Sober question. All-important question. “Last I saw he was doing all right.” He hadn’t told Bucklin about the Old Man’s rejuv failing. He thought about doing it now. But he’d been told that on a need-to-know, and Bucklin wasn’t on a need-to-know. If it had involved a second captain’s health, yes. But it didn’t.

“Hard voyage,” Bucklin said, not knowing that deadly fact. “At his age, it’s got to wear on him.”

He didn’t elaborate. They reached the sleepover frontage. He thought of ways he could talk to Bucklin, if Bucklin played sometime aide and orderly. It wasn’t the way he’d have preferred it.

It was the way things were going to be.

Walking through Xanadu was like walking through the heart of a jewel, lights constantly changing, most surfaces reflecting. It impressed the junior-juniors no end. It impressed Fletcher.

So did the suite—an arrangement like Voyager with all of the junior-juniors in one, but this time with enough beds. The bed in the central room was as huge as the one at Mariner. The two adjacent bedrooms were almost as elaborate. Colors changed on all the walls constantly. One wall of the main room was bubbles rising through real water, like bubbly wine.

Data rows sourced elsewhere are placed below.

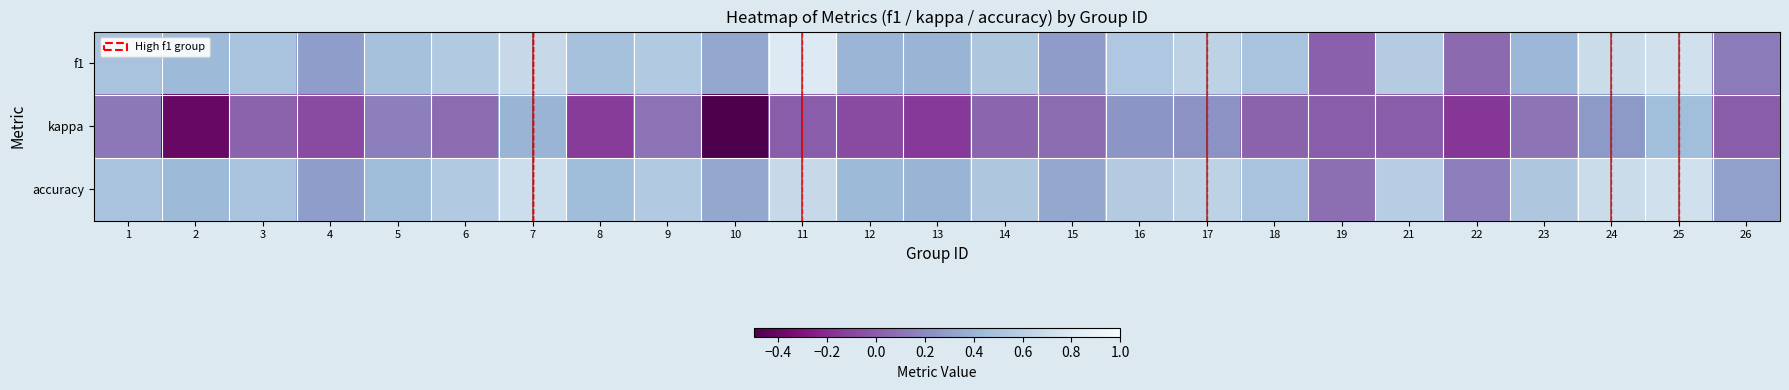

Reading left to right, what are all the values shown in this chart?

f1: 1=0.5	2=0.4	3=0.5	4=0.3	5=0.5	6=0.6	7=0.7	8=0.5	9=0.5	10=0.3	11=0.8	12=0.4	13=0.4	14=0.5	15=0.3	16=0.5	17=0.6	18=0.5	19=0.0	21=0.6	22=0.1	23=0.4	24=0.7	25=0.7	26=0.1
kappa: 1=0.1	2=-0.4	3=0.0	4=-0.1	5=0.2	6=0.1	7=0.4	8=-0.1	9=0.1	10=-0.5	11=0.0	12=-0.1	13=-0.2	14=0.0	15=0.1	16=0.3	17=0.2	18=0.0	19=0.0	21=0.0	22=-0.2	23=0.1	24=0.3	25=0.5	26=0.0
accuracy: 1=0.5	2=0.4	3=0.5	4=0.3	5=0.5	6=0.5	7=0.7	8=0.5	9=0.5	10=0.3	11=0.7	12=0.4	13=0.4	14=0.5	15=0.3	16=0.6	17=0.6	18=0.5	19=0.1	21=0.6	22=0.2	23=0.5	24=0.7	25=0.7	26=0.3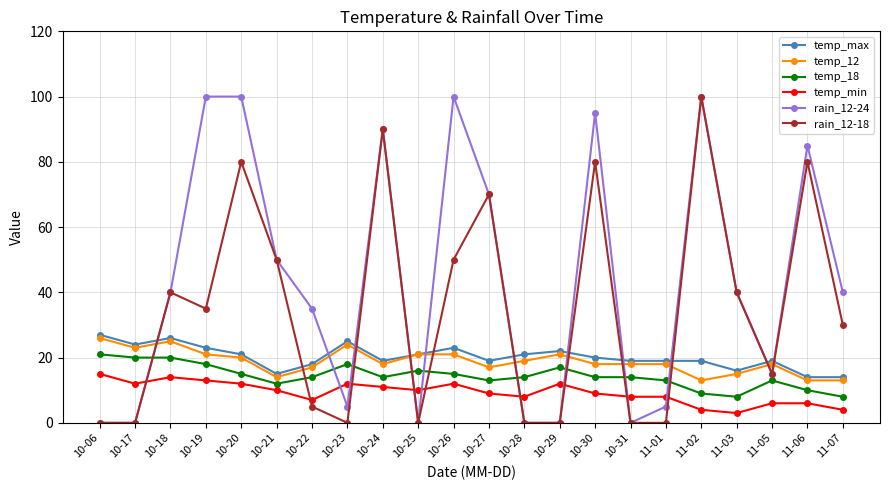

What is the difference between the rain_12-18 values at 10-18 and 10-17?

40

Linda had, of course, to squat down by the base of the wall and try to see where the bubbles came from.

“Let’s go on the docks,” Jeremy said, and Fletcher was glad to hear the impatience in Jeremy. The kid was getting over it. Liberty was casting its spell over the junior-juniors, luring them with vid parlors and dessert bars and every blandishment ever designed to part a spacer from his cash. Vid-games had become important again, and the universe was back in order.

“There’s a vid zoo,” Linda said, from her examination of bubble production. “A walk-through. It’s educational. There’s tigers and dinosaurs and zebras.”